* [WHAT TO WORK ON]:
Using the records below, give again exactly the lines from the line that contains "(o *MeetingPartialUpdate) HasBusLines()" through the line that contains "### GetTrainLineOk", both ends included, and only those.

(Stored data)
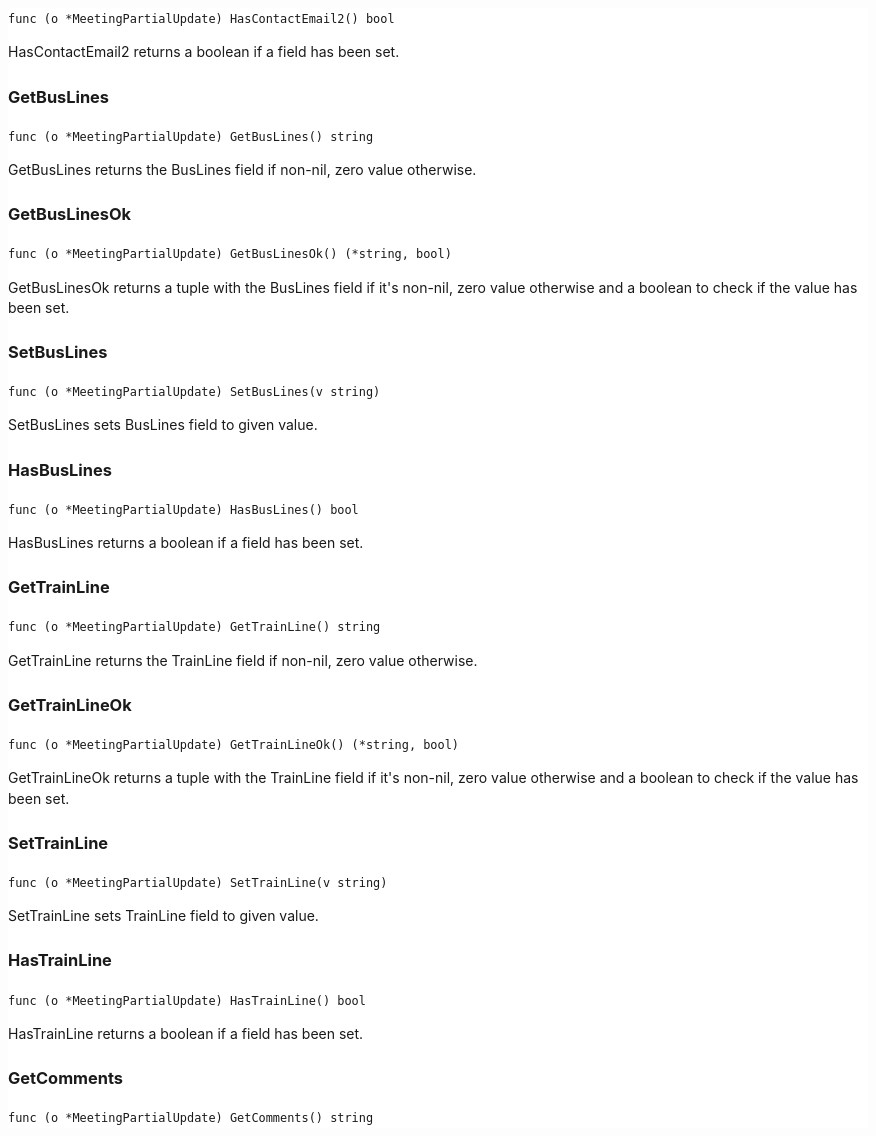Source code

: `func (o *MeetingPartialUpdate) HasContactEmail2() bool`

HasContactEmail2 returns a boolean if a field has been set.

### GetBusLines

`func (o *MeetingPartialUpdate) GetBusLines() string`

GetBusLines returns the BusLines field if non-nil, zero value otherwise.

### GetBusLinesOk

`func (o *MeetingPartialUpdate) GetBusLinesOk() (*string, bool)`

GetBusLinesOk returns a tuple with the BusLines field if it's non-nil, zero value otherwise
and a boolean to check if the value has been set.

### SetBusLines

`func (o *MeetingPartialUpdate) SetBusLines(v string)`

SetBusLines sets BusLines field to given value.

### HasBusLines

`func (o *MeetingPartialUpdate) HasBusLines() bool`

HasBusLines returns a boolean if a field has been set.

### GetTrainLine

`func (o *MeetingPartialUpdate) GetTrainLine() string`

GetTrainLine returns the TrainLine field if non-nil, zero value otherwise.

### GetTrainLineOk

`func (o *MeetingPartialUpdate) GetTrainLineOk() (*string, bool)`

GetTrainLineOk returns a tuple with the TrainLine field if it's non-nil, zero value otherwise
and a boolean to check if the value has been set.

### SetTrainLine

`func (o *MeetingPartialUpdate) SetTrainLine(v string)`

SetTrainLine sets TrainLine field to given value.

### HasTrainLine

`func (o *MeetingPartialUpdate) HasTrainLine() bool`

HasTrainLine returns a boolean if a field has been set.

### GetComments

`func (o *MeetingPartialUpdate) GetComments() string`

* [RESPONSE FOR THIS EXERCISE]:
`func (o *MeetingPartialUpdate) HasBusLines() bool`

HasBusLines returns a boolean if a field has been set.

### GetTrainLine

`func (o *MeetingPartialUpdate) GetTrainLine() string`

GetTrainLine returns the TrainLine field if non-nil, zero value otherwise.

### GetTrainLineOk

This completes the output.